• **AUFGABEN IM ÜBERBLICK**:
**A.** Welche Fachpersonen und Stellen bezeichnet der Text zur Orientierung für Eltern als wichtige Ansprechpartner für unsichere Eltern?
**B.** Geben Sie den Inhalt des Textes zur Orientierung für Eltern in genau zwei Sätzen wieder.
**C.** Führen Sie den Text zur Orientierung für Eltern im Anschluss an seinen letzten Satz weiter.

• **LESETEXT**:
------------------------

Orientierung für Eltern

Der Kinderarzt und die Kinderärztin, aber auch Mütter- und Väterberatungsstellen Kinder- und Jugendhilfezentren kennen die Gesetzmässigkeiten der «normalen» Entwicklung. Sie sind deshalb wichtige Ansprechpartner für Eltern, welche unsicher darin sind, ob sich ihr Kind innerhalb des breiten Rahmens der Norm entwickelt. Diese Fachpersonen können Eltern auch dabei unterstützen, wie sie den Bedürfnissen und Kompetenzen ihrer Kinder gerecht werden und wie sie die Kinder in ihrer Entwicklung unterstützen können.

------------------------

• **VORLIEGENDE ANGABEN**:
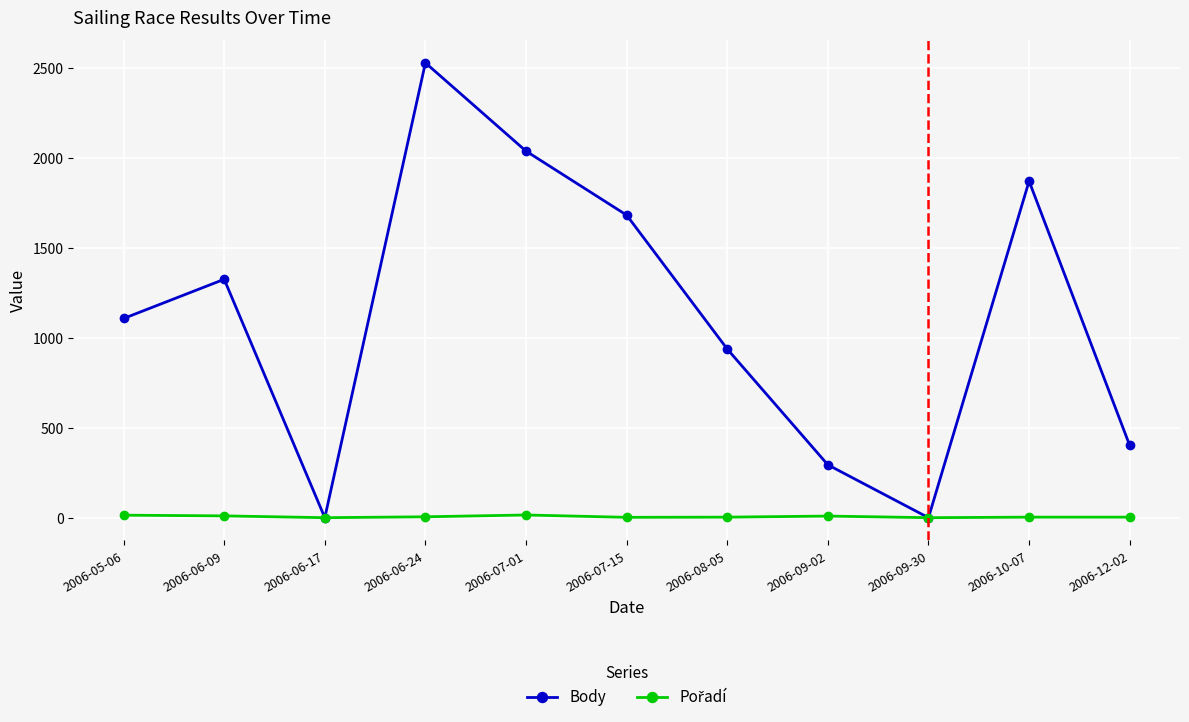

Which series has the largest range (max minus min)?

Body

------------------------

• **LÖSUNGEN**:
**A.** Den Kinderarzt und die Kinderärztin sowie Mütter- und Väterberatungsstellen und Kinder- und Jugendhilfezentren.

**B.** Kinderärzte, Mütter- und Väterberatungsstellen sowie Kinder- und Jugendhilfezentren kennen die normale Entwicklung von Kindern und sind daher wichtige Ansprechpartner für Eltern, die unsicher sind, ob sich ihr Kind im Rahmen der Norm entwickelt. Zudem können diese Fachpersonen Eltern dabei unterstützen, den Bedürfnissen und Kompetenzen ihrer Kinder gerecht zu werden und deren Entwicklung zu fördern.

**C.**
Für eine erste Orientierung, oder wenn Sie auf der Suche nach einer geeigneten Fachstelle in Ihrer Nähe sind, empfiehlt sich die telefonische Elternberatung von Pro Juventute und der Elternnotruf (die Telefonnummern finden Sie in der Liste am Ende des Textes). Angebot - Elternnotruf Bei diesen Institutionen erhalten Eltern unkompliziert und kostenlos Beratungen, unter anderem zu Fragen zur Entwicklung ihrer Kinder. Diese telefonischen Angebote sind  rund um die Uhr erreichbar. Beide Institutionen bieten auch E-Mail-Beratungen an. Beim Elternnotruf können zudem persönliche face-to-face Beratungen vereinbart werden.
In allen Landesteilen gibt es spezialisierte Beratungsstellen. Deren telefonische Erreichbarkeit ist meist beschränkt. In der Regel ist auch die Zuständigkeit kantonal oder regional eingeschränkt.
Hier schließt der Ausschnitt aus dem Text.